### Try it
Once the line with "点击 **确定** 按钮。下载和安装所选的所有组件和包将需要一些时间。" is found in the entries below, repeat that line and every one after it exactly, ending at the last.

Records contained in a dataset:
----

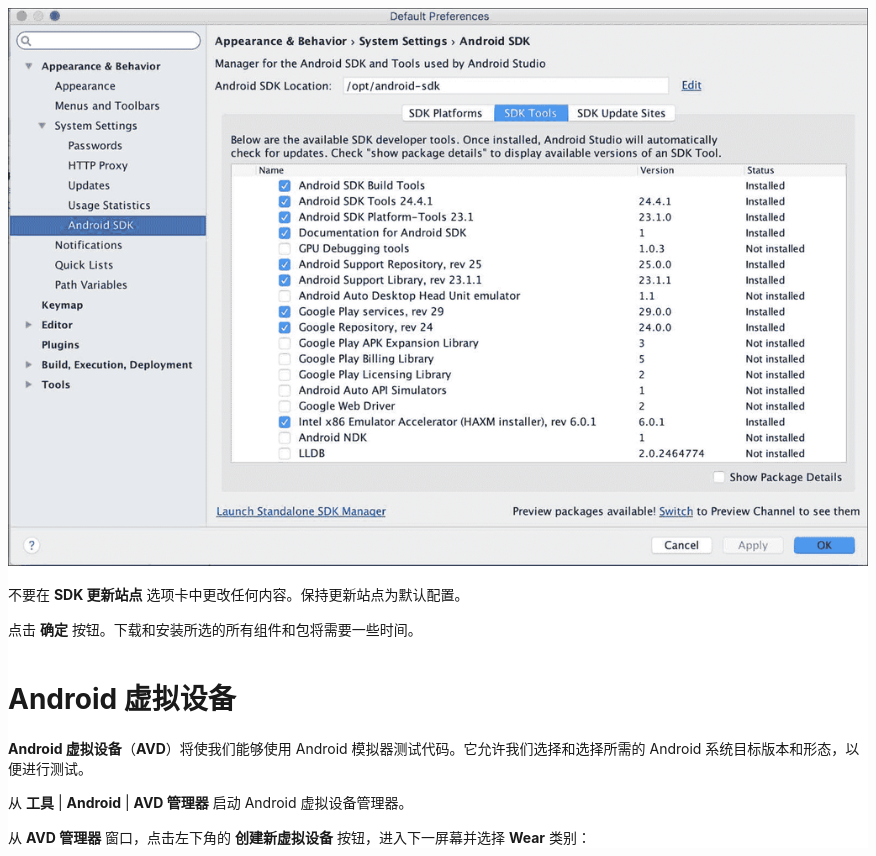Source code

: ![Android SDK 包](img/image00134.jpeg)

不要在 **SDK 更新站点** 选项卡中更改任何内容。保持更新站点为默认配置。

点击 **确定** 按钮。下载和安装所选的所有组件和包将需要一些时间。

# Android 虚拟设备

**Android 虚拟设备**（**AVD**）将使我们能够使用 Android 模拟器测试代码。它允许我们选择和选择所需的 Android 系统目标版本和形态，以便进行测试。

从 **工具** | **Android** | **AVD 管理器** 启动 Android 虚拟设备管理器。

从 **AVD 管理器** 窗口，点击左下角的 **创建新虚拟设备** 按钮，进入下一屏幕并选择 **Wear** 类别：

----

### Exercise result
点击 **确定** 按钮。下载和安装所选的所有组件和包将需要一些时间。

# Android 虚拟设备

**Android 虚拟设备**（**AVD**）将使我们能够使用 Android 模拟器测试代码。它允许我们选择和选择所需的 Android 系统目标版本和形态，以便进行测试。

从 **工具** | **Android** | **AVD 管理器** 启动 Android 虚拟设备管理器。

从 **AVD 管理器** 窗口，点击左下角的 **创建新虚拟设备** 按钮，进入下一屏幕并选择 **Wear** 类别：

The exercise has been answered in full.